It rained steady in the night, and this morning the stream was full and fast. I listened to the churn of the water as I milked, and was soothed despite that restless, rushing motion. I’d been gone for 36 hours, and in that brief span of time the leaves on the poplars emerged, and now lie in a wash of green at the height of the land across the shallow valley to the north. It’s a relief, honestly, just that little bit of color.
During my time away (which is itself maybe another story for another day) I had conversations with other writers. The occasion of my trip had nothing to do with writing (or at least no more to do with writing than anything has to do with writing, which is to say that perhaps it had everything to do with writing), but those of us thus afflicted generally don’t have much trouble finding one another in a crowd. It’s almost like you can smell it on a person, that particular curse of curiosity and then – even worse – the anguish of how best to unpack it, like turning a many-sided stone over in the hand, trying to determine its most interesting aspect. There. Then turn again. No, there. And so on.
I won’t bore you with the details of my personal angst regarding this work, except to note that, with a handful of exceptions, it has of late been difficult for me to maintain my enthusiasm for the craft. Partly, I think it’s a condition of simple habit, the inevitable atrophying of an unworked muscle, until it is no longer able to carry weight that once seemed inconsequential, and so turning over that many-sided stone begins to feel like too great a task. I’ve never been a particularly disciplined or driven writer, always easily distracted by more pressing needs. And lately, pretty much everything feels more pressing.
Still, it was nice to talk with others about their work, about what matters to them and even what doesn’t, about how it fits into their life and even how it doesn’t. It can be pretty lonely stuff, this ceaseless stone turning, and a little company comes in handy.

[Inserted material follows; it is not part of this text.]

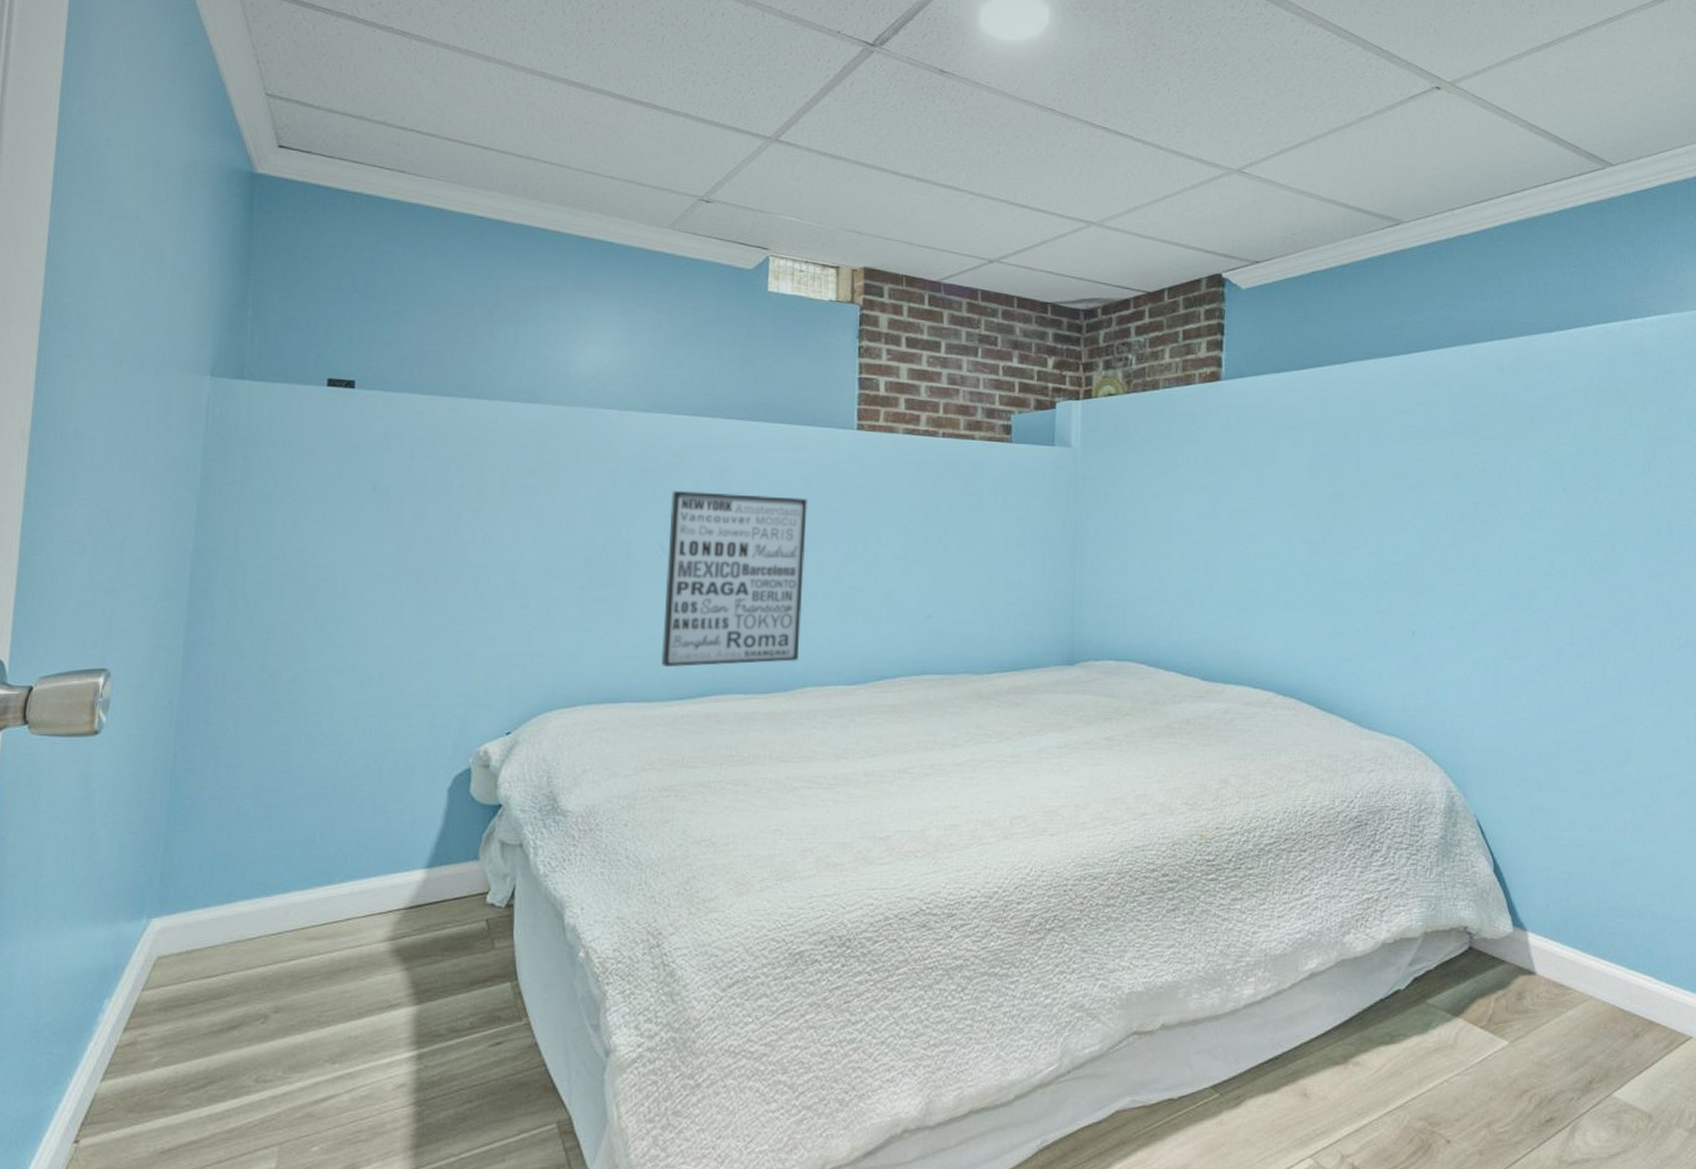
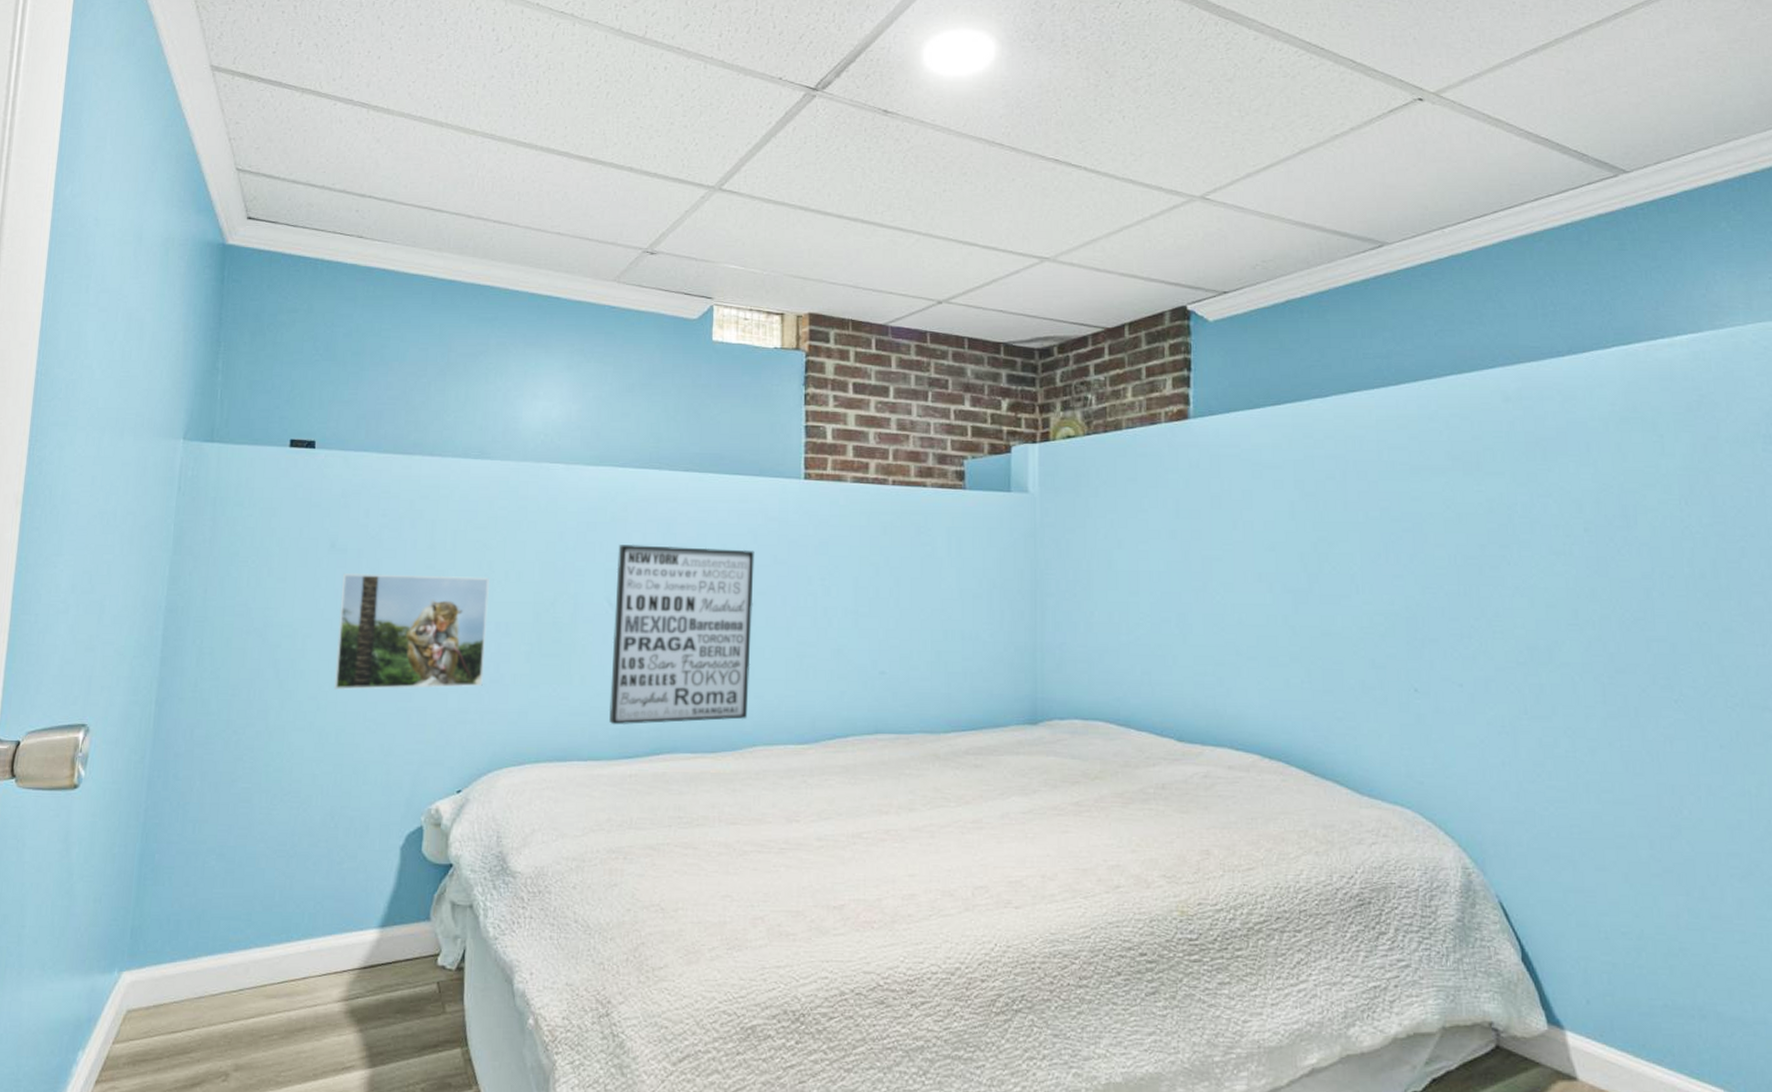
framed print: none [377,515,541,634] -> present [334,572,490,691]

Furthermore, it often seems to me that everything that really needs saying has already been said, and that what we really need more of are the stories that lie beyond the range of human language. The movement of the stream this morning. The weight of the air, still spitting out rain. The curl of the calf’s tongue around the bottle nipple, and the beaded foam of milk along its surface. Such a funny little detail. I watch it every day, so I don’t know why it still surprises me.